Of the 102 South Sound area basketball coaches who responded to a The News Tribune’s survey last spring, 79 percent of them indicated they would prefer a rankings system of the WIAA’s previous draw criteria.
“On a positive note, all of the poor seeding this year has really shifted the focus on fixing this problem rather than continue to argue with the WIAA about going back to 16 teams at the dome,” AMV coach Thomas Ostrander had said.
Turns out, coaches got a little bit of both.
The WIAA’s executive board’s approval of the new tournament format will allow 12 schools instead of eight to advance to the championship sites — being the Tacoma Dome (4A and 3A), Yakima Valley SunDome (2A and 1A) and Spokane Arena (2B and 1B).
Of the 16 teams that reach the regional round, the top eight teams — as determined by the newly implemented ranking system — will play for the right to earn a bye to the state quarterfinals. The losing team would still advance to the first round.
In the current format, teams that lose in the regional round don’t advance and their season ends.
For the other four regional games — involving the Nos 9-16 ranked teams — those would be loser-out games with the winners advancing to the first round to face the losers of the other four games.

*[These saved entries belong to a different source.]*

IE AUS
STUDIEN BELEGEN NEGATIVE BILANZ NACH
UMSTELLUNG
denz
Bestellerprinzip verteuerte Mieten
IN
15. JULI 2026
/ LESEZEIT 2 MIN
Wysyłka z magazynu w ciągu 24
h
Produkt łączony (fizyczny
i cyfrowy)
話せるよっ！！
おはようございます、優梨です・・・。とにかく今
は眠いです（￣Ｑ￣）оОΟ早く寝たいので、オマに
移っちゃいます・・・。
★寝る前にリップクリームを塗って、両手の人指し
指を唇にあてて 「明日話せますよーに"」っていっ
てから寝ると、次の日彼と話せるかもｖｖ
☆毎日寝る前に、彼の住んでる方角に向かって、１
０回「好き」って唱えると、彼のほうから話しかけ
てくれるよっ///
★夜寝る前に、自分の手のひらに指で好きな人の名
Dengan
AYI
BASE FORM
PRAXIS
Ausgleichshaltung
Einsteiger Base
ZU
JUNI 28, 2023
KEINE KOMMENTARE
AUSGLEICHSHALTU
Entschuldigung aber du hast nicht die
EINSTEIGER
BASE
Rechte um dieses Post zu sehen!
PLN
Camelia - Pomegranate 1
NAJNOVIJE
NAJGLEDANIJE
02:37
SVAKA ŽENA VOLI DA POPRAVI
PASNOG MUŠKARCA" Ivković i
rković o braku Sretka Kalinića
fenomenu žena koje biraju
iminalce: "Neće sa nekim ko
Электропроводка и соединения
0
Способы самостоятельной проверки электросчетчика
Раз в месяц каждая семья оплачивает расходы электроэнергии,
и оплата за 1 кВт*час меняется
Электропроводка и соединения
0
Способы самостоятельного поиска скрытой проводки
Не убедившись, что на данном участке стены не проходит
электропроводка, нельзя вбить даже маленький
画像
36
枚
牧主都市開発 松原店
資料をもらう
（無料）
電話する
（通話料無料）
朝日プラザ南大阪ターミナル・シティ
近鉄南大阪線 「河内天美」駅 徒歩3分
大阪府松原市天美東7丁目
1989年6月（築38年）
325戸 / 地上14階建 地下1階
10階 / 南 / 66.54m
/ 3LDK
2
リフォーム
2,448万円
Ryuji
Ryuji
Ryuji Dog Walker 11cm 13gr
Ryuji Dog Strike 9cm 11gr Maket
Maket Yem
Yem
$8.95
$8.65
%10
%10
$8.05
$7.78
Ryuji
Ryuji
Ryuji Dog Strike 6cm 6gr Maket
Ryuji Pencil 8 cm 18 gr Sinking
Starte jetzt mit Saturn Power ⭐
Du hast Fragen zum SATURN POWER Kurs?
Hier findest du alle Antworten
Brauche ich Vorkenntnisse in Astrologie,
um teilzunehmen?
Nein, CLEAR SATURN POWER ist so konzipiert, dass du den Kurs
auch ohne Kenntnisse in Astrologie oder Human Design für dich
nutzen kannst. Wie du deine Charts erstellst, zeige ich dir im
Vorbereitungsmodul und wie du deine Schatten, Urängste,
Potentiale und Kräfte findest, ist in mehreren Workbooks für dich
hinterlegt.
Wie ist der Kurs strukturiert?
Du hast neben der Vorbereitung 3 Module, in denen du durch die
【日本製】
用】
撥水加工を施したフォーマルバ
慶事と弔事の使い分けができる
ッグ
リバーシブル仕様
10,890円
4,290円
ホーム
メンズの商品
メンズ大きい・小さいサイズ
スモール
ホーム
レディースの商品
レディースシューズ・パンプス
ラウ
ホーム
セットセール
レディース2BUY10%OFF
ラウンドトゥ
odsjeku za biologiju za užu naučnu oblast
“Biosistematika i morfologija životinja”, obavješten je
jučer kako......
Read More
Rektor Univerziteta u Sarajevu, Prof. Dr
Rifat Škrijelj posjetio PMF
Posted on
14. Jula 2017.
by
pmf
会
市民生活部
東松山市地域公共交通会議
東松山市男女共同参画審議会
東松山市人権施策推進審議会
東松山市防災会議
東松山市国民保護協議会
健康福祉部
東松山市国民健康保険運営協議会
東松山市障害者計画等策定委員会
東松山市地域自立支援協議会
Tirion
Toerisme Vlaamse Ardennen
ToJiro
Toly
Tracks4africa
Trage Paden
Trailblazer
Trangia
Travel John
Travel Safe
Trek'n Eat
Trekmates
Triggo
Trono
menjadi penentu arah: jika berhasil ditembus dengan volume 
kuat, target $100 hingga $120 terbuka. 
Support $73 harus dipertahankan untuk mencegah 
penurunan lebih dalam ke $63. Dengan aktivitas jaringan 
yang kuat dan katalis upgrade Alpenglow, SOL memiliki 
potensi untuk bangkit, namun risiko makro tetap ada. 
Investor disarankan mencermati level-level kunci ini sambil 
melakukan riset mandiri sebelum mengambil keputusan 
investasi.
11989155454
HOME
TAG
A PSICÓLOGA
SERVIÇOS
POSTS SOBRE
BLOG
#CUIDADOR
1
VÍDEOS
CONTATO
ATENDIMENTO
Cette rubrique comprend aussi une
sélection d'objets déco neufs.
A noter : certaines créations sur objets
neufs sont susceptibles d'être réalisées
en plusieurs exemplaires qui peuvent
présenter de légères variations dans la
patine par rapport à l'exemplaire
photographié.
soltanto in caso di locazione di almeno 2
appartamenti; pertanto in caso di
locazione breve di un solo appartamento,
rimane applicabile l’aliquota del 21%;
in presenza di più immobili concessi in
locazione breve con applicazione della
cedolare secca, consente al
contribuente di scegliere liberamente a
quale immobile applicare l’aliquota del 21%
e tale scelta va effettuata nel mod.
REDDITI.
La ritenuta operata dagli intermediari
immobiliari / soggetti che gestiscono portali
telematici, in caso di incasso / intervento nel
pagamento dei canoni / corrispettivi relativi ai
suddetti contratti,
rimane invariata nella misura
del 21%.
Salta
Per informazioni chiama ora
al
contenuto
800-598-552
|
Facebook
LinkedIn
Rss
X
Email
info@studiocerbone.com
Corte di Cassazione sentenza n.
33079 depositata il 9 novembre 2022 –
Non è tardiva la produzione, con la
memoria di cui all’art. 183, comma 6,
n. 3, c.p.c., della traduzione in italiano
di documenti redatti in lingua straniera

The first round, played the following Wednesday, would be single elimination and the tournament would continue with an eight-team modified double-elimination format from the quarterfinals through the state championship.
The WIAA had brought in almost $40,000 more per day in ticket revenue at the Class 3A and 4A boys and girls state basketball tournament in the 2014-15 season, records requests into the Tacoma Dome showed, than the state’s nonprofit governing body for high school sports did in 2009, when it organized a 16-team, single-site tournament for each classification.
The coaches association had long argued that what the WIAA saved in costs, it lost in memories, lost dreams and lost learning opportunities for 96 teams and 1,152 players denied the opportunity to participate in one of the state’s double-court tournament sites.
“That was one of the goals, was to figure out how to get more teams there and create more excitement,” Colbrese said.